What are the big forces that drive the winds and currents that, in turn, can bring the blue crabs into Chesapeake Bay? In recent years, oceanographers have looked at river flows and freshwater plumes and phases of the moon, and now they are moving farther afield trying to examine larger-scale climate forces. Forces like the Bermuda-Azores High, for example, can create winds that drive larvae toward or away from the Chesapeake. The North Atlantic Oscillation (NAO) can, in turn, create favorable or unfavorable Bermuda-Azores Highs. And the Atlantic Multidecadal Oscillation (AMO) creates a warming or cooling of ocean waters that lasts for decades. It can also play a role in creating all those pressure systems and wind events and current patterns that eventually push tiny, flea-like crab larvae towards the Chesapeake Bay in large numbers — or scatter them far out on the waters of the continental shelf.

The good-weather scenario is becoming the big-weather scenario. "We are just kind of opening our eyes to large-scale weather patterns and what that means for coastal circulation on weekly to monthly scales," says Elizabeth North, a fisheries oceanographer with the UMCES Horn Point Laboratory, who has led ocean-going cruises designed to track blue crab larvae. "It is exciting to think that what's going on over Iceland has anything to do with blue crabs here on our tables," she says.

So back to the big question: what's behind this year's great blue crab number? Good management or good weather? A cutback on the harvest of female crabs? Or some big-weather patterns that blew a lot of crab larvae back home?

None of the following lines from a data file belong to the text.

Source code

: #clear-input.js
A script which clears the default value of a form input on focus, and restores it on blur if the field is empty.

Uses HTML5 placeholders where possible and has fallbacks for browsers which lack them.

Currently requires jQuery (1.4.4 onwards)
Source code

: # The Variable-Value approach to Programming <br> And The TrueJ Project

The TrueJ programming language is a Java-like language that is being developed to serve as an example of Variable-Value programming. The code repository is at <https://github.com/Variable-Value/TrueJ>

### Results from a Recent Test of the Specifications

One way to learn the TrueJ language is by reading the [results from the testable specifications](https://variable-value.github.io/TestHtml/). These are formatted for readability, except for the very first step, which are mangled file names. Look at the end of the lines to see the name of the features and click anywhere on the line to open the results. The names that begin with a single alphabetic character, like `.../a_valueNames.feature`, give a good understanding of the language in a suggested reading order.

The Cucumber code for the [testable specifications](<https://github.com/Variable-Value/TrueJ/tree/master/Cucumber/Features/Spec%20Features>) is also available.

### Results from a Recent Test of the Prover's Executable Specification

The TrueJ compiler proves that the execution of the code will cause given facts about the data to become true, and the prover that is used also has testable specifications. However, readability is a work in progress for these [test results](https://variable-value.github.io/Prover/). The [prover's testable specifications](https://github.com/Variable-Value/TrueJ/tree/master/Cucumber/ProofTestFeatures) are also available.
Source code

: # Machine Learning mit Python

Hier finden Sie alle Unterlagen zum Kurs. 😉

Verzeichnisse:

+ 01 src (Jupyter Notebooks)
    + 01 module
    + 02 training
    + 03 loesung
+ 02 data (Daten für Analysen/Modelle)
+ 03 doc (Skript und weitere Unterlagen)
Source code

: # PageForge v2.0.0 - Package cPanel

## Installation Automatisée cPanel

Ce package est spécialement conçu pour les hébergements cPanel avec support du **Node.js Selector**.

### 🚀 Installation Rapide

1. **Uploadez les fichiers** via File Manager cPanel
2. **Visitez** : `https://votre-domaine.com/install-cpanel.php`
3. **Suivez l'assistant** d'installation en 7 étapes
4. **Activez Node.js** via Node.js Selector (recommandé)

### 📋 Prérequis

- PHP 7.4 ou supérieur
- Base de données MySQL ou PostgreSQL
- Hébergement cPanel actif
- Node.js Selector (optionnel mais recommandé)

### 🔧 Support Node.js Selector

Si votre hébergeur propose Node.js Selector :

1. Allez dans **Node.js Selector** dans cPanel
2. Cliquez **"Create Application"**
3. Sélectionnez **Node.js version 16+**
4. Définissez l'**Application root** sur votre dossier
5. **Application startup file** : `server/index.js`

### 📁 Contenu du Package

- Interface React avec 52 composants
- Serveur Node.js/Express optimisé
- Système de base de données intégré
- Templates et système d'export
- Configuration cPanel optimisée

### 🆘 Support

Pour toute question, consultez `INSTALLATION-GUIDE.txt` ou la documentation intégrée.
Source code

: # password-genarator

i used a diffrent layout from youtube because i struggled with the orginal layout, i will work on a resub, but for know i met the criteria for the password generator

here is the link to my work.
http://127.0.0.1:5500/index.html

Probably both, says Tom Miller. "We could have had females go up, and if the oceanic conditions hadn't been right, we may not have seen the recruits go up," he says. "An increase in females is important, but it is not guaranteeing you great recruitment."

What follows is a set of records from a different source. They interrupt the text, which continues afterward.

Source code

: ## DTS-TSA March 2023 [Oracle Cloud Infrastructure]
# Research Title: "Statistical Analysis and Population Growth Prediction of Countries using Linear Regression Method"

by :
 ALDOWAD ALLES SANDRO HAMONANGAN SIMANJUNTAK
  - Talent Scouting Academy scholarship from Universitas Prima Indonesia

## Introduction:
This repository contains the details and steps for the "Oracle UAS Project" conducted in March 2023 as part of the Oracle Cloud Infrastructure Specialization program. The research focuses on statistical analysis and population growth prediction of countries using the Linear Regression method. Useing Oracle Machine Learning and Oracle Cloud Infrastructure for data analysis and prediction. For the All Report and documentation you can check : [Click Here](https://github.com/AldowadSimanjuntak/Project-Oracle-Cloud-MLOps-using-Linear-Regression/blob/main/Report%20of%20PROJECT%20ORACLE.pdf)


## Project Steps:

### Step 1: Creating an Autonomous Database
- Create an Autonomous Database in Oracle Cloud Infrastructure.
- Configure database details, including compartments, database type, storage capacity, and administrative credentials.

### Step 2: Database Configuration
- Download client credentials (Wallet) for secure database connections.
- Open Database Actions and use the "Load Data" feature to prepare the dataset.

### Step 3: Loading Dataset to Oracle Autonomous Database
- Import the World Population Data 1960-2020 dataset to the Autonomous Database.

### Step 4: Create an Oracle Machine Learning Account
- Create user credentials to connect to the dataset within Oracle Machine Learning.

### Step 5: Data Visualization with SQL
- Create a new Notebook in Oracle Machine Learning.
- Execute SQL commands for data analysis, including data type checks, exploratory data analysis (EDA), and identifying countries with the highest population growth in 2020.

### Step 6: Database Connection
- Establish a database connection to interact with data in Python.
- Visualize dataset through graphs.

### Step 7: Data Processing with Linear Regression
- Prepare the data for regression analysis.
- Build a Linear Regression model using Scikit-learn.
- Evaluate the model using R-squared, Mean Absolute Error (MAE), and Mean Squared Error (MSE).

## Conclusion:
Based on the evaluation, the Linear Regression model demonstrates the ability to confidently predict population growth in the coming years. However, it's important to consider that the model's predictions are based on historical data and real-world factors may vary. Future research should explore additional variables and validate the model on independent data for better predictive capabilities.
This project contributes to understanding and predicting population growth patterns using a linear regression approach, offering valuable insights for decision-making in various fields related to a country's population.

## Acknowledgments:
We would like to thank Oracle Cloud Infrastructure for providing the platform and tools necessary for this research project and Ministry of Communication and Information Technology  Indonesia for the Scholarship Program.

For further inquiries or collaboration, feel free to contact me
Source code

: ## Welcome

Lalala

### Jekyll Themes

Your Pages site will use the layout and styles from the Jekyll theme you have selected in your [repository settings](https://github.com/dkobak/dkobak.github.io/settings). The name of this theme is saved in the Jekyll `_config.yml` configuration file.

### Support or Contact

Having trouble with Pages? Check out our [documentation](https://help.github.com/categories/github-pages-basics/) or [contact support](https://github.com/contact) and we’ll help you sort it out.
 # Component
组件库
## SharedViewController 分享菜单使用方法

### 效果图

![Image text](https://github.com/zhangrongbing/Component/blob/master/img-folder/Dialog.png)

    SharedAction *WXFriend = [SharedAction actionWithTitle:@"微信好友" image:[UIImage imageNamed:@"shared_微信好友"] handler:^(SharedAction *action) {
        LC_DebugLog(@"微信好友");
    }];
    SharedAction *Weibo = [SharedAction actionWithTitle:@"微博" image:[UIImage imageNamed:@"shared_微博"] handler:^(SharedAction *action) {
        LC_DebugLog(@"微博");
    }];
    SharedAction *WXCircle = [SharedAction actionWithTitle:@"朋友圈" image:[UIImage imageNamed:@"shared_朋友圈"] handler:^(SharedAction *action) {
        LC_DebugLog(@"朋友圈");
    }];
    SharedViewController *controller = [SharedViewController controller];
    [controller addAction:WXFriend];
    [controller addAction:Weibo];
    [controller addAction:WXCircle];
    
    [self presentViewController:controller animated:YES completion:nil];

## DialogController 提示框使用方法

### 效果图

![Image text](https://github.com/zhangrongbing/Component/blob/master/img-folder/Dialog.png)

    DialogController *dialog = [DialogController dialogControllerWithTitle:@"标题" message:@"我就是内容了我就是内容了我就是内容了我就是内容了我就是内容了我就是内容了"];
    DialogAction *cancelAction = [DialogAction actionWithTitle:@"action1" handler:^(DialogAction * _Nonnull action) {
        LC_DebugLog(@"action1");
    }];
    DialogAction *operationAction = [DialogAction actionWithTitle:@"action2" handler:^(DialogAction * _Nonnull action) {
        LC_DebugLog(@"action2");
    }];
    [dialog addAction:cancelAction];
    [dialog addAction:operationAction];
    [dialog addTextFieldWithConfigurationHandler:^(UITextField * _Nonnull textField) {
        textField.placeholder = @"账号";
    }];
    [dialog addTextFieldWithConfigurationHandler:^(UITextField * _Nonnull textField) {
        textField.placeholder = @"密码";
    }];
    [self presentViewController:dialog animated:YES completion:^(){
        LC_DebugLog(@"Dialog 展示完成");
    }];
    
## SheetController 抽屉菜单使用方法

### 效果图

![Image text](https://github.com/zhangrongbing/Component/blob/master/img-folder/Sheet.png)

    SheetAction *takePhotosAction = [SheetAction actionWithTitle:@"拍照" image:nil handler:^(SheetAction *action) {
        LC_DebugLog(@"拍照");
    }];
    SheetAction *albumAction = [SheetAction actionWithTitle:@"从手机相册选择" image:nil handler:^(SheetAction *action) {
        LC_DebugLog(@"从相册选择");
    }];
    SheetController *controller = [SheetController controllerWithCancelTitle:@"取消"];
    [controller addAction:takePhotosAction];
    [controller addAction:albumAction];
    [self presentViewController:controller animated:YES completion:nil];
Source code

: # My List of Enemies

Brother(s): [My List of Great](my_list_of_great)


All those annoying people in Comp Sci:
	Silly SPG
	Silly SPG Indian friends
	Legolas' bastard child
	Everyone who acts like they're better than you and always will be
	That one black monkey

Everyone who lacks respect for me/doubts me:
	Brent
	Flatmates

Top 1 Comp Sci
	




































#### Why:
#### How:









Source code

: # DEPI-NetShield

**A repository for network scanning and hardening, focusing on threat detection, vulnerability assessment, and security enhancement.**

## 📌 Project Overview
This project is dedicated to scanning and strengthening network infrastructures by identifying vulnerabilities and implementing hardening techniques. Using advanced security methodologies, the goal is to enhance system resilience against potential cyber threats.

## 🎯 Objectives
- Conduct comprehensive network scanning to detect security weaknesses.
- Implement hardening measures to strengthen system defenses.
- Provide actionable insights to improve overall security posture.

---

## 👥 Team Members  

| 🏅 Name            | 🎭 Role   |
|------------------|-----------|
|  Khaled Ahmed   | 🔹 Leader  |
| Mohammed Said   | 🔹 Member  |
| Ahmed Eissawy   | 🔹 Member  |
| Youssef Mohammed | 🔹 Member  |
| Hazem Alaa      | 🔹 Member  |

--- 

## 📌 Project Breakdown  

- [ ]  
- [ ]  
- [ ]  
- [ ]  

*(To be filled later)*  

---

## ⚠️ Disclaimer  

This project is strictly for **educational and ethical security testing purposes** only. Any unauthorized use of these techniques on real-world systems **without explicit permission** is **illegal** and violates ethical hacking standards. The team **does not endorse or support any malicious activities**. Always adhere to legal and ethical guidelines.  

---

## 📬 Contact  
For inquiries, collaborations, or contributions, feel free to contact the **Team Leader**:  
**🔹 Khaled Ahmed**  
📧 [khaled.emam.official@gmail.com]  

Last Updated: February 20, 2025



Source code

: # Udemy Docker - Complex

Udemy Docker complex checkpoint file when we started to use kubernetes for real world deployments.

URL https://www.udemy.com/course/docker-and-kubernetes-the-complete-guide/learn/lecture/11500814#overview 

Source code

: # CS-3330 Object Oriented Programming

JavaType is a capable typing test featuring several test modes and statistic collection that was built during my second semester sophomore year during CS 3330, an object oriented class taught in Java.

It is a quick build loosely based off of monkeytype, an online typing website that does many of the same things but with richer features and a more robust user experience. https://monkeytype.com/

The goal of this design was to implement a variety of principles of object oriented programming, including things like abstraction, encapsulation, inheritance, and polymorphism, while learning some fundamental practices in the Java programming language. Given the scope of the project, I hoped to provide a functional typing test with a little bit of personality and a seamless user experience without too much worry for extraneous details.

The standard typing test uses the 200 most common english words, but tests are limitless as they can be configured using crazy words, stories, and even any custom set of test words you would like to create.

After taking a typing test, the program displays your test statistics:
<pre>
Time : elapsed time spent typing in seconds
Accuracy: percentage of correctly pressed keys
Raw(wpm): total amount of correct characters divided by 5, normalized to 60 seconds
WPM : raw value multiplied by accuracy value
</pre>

The right weather conditions, on the other hand, almost guarantee great recruitment. In past decades, after all, those weather forces have lined up to churn out great, unexpected blue crab abundances — often during eras of heavy fall fishing in Maryland and annual winter dredging in Virginia.

You see the dilemma faced by fisheries managers and scientists: they can make the smart move, say increasing the number of females, and still get no results. Or they can do nothing and perhaps get great results.

It's a sobering thought. "We can manage for female abundance," says Miller. "But we can't manage for oceanographic conditions."

And where does good luck come in? This time the Chesapeake Bay blue crab lottery seems to have spit out a big crab number, 764 million crabs for 2012, just when good management and good weather were both in play.